Justice for the South, paranoia from the left by Patrick J. Buchanan

Pat Buchanan addresses ‘hysterical reaction’ to high court’s Voting Rights Act ruling.

Is the Second Reconstruction over?

The first ended with the withdrawal of Union troops from the Southern states as part of a deal that gave Rutherford B. Hayes the presidency after the disputed election of 1876.

The second began with the Voting Rights Act of 1965, a century after Appomattox. Under the VRA, Southern states seeking to make even minor changes in voting laws had to come to Washington to plead their case before the Justice Department and such lions of the law as Eric Holder.
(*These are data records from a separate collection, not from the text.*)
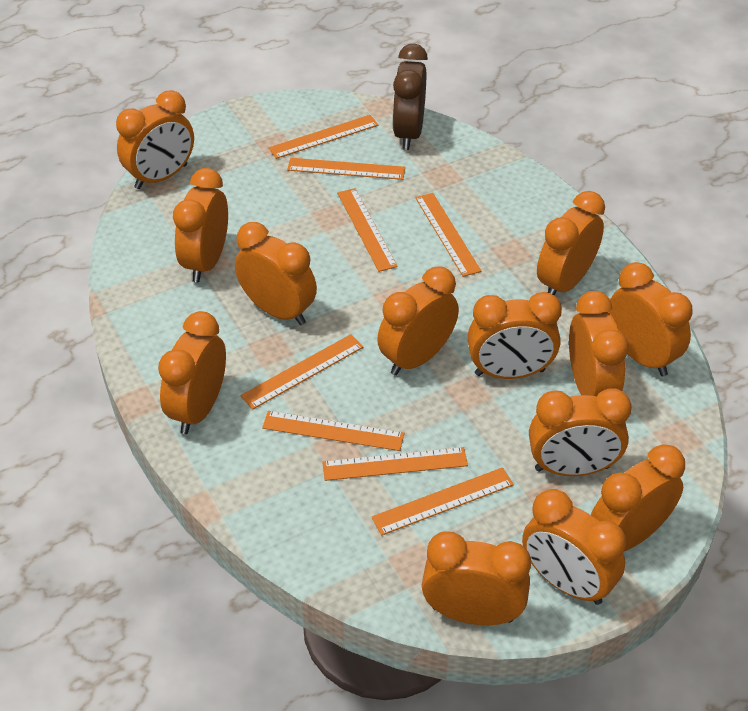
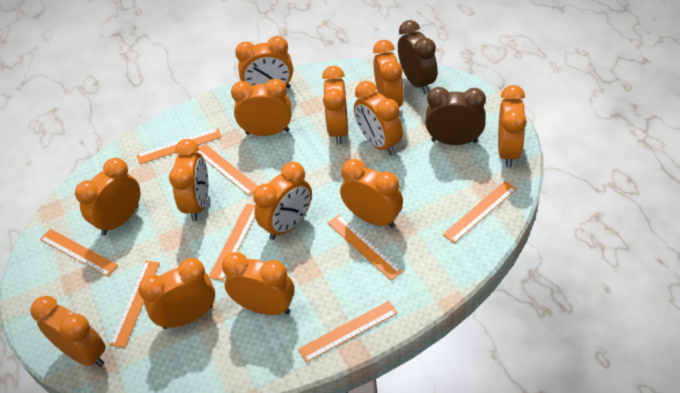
brown clock: 1 -> 2

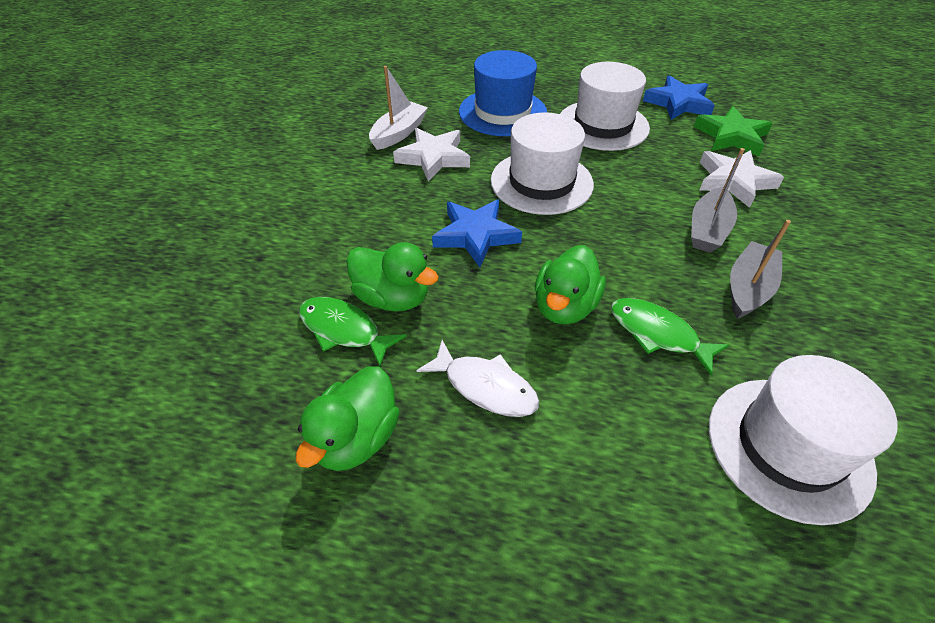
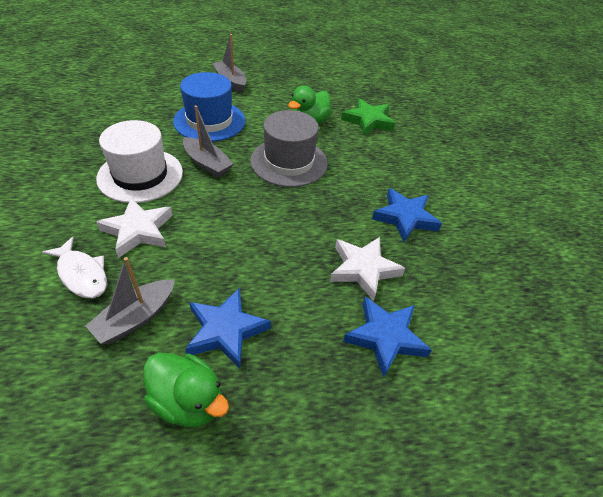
blue star: 2 -> 3
green duck: 3 -> 2
green fish: 2 -> 0
grey boat: 2 -> 3
grey hat: 0 -> 1
white boat: 1 -> 0
white hat: 3 -> 1

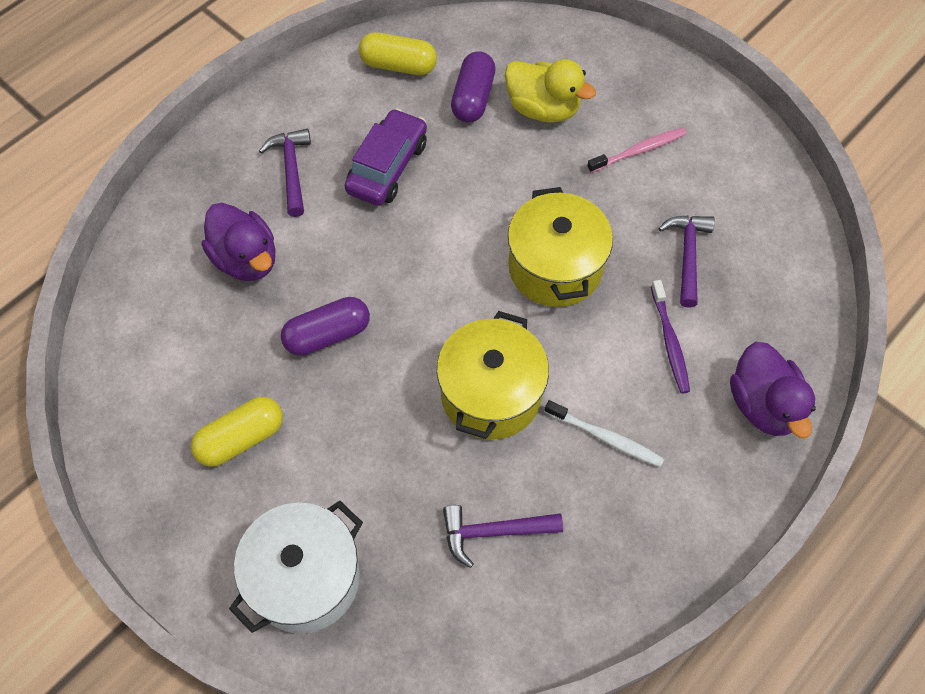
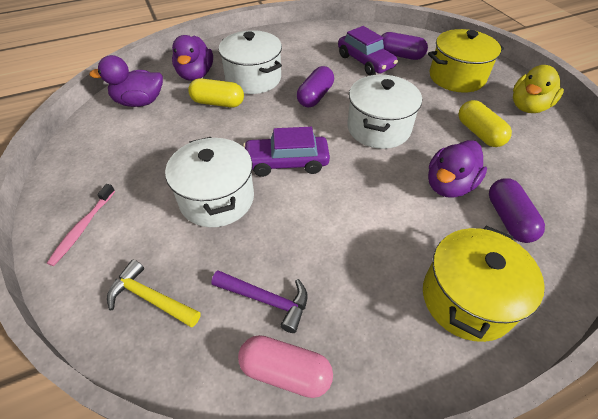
pink capsule: 0 -> 1
purple capsule: 2 -> 3
purple car: 1 -> 2
purple duck: 2 -> 3
purple hammer: 3 -> 1
purple toothbrush: 1 -> 0
white pot: 1 -> 3
white toothbrush: 1 -> 0
yellow hammer: 0 -> 1

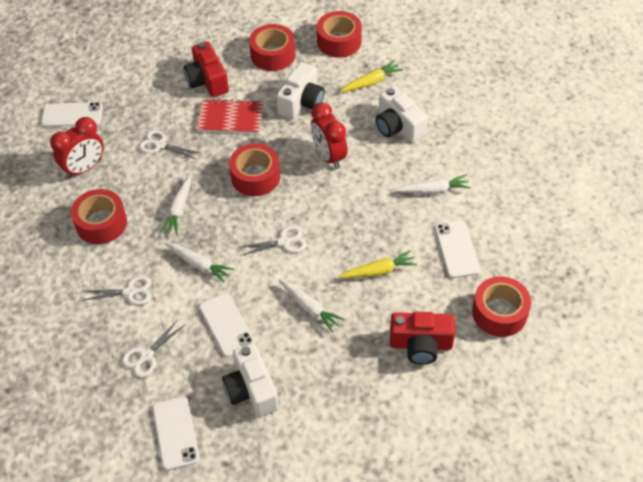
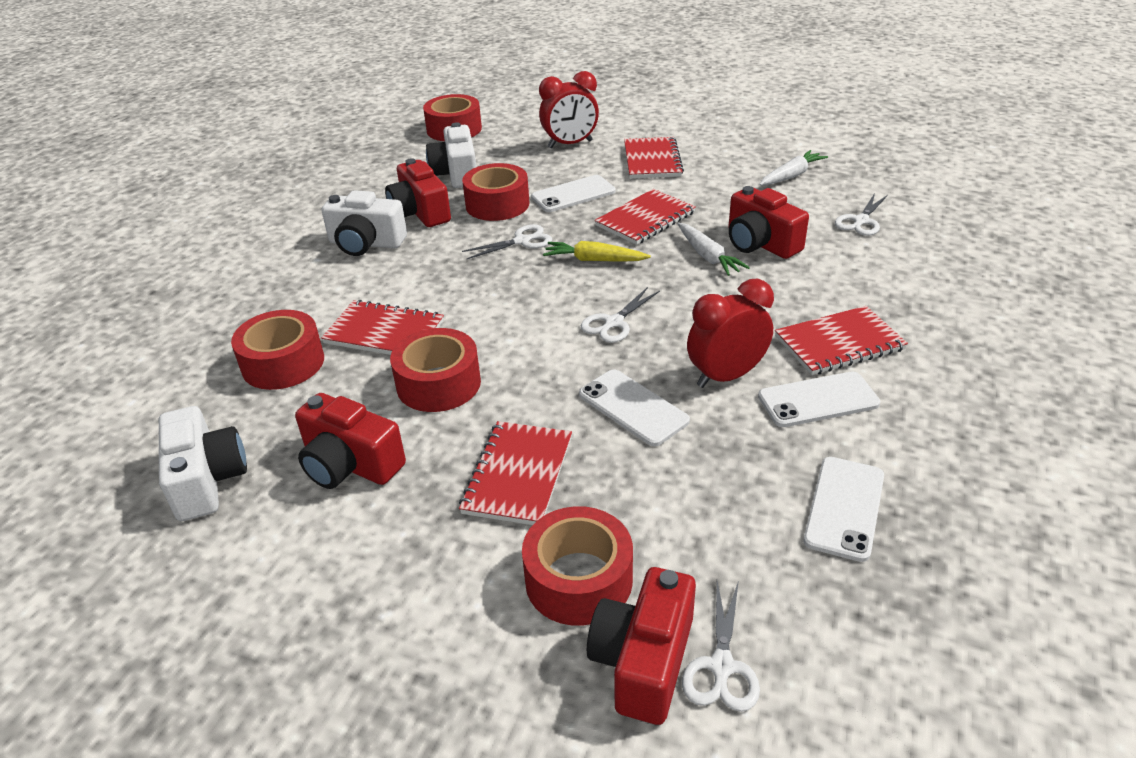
red camera: 2 -> 4
red notebook: 1 -> 5
white carrot: 4 -> 2
yellow carrot: 2 -> 1

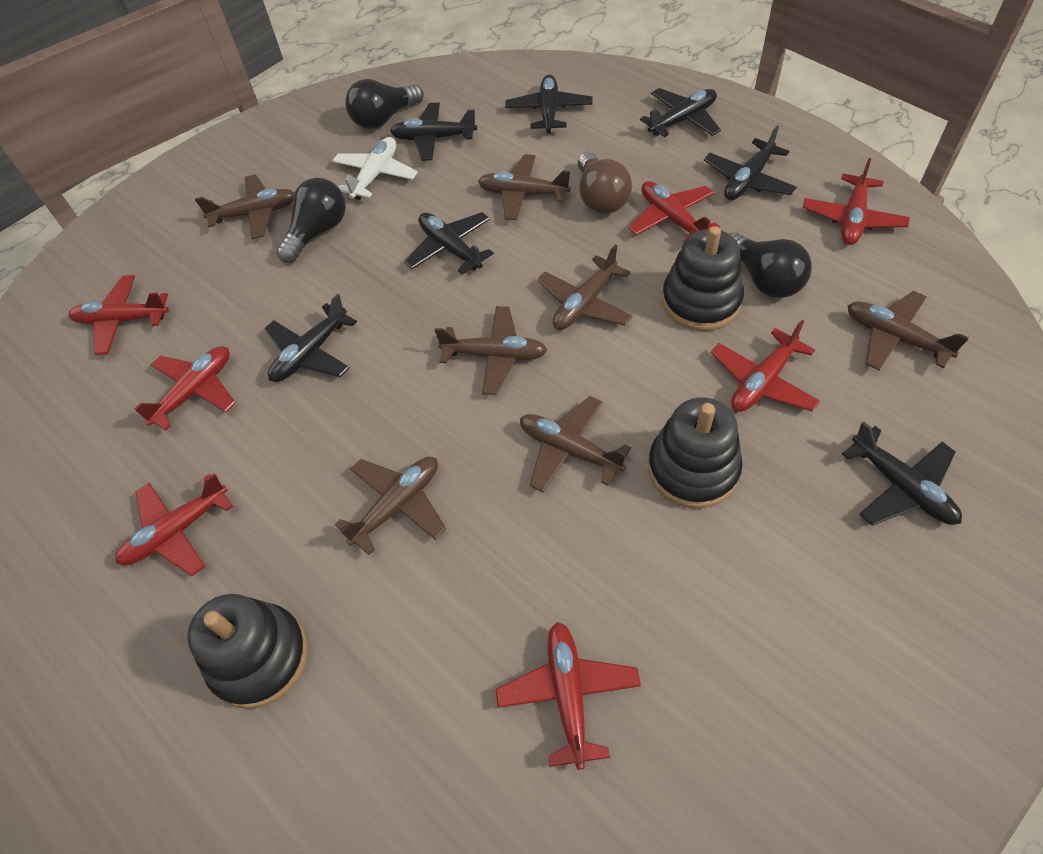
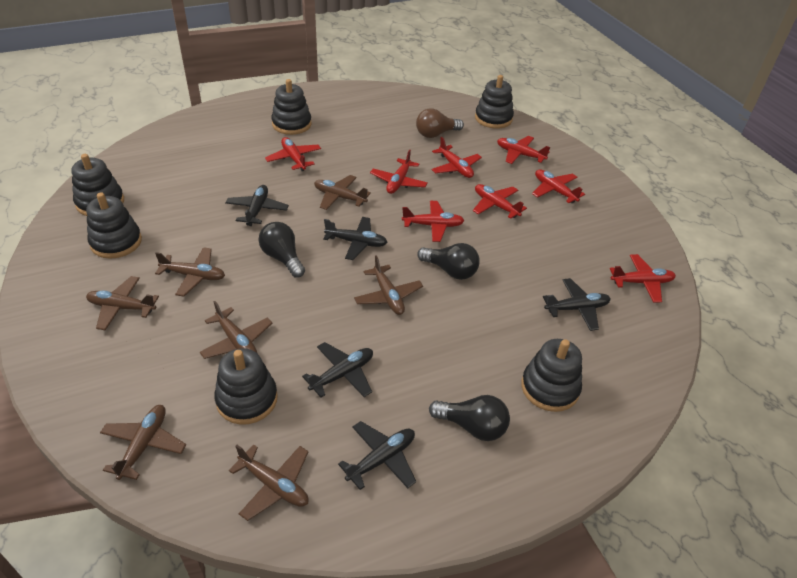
black plane: 7 -> 5
black stacking toy: 3 -> 6
red plane: 7 -> 8
white plane: 1 -> 0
Southern states were required to get this pre-clearance for any alterations in voting laws because of systematic violations of the 14th and 15th Amendment constitutional rights of black Americans to equal access to polling places and voting booths.

The South had discriminated by using poll taxes, gerrymandering and literacy tests, among other tactics. Dixie was in the penalty box because it had earned a place there.

What the Supreme Court did Tuesday, in letting the South out of the box, is to declare that, as this is not 1965, you cannot use abuses that date to 1965, but have long since disappeared, to justify indefinite federal discrimination against the American South.

You cannot impose burdens on Southern states, five of which recorded higher voting percentages among their black populations in 2012 than among their white populations, based on practices of 50 years ago that were repudiated and abandoned in another era.

You cannot punish Southern leaders in 2013 for the sins of their grandfathers. As Chief Justice John Roberts noted, black turnout in 2012 was higher in Mississippi than in Massachusetts.

Does this mean the South is now free to discriminate again?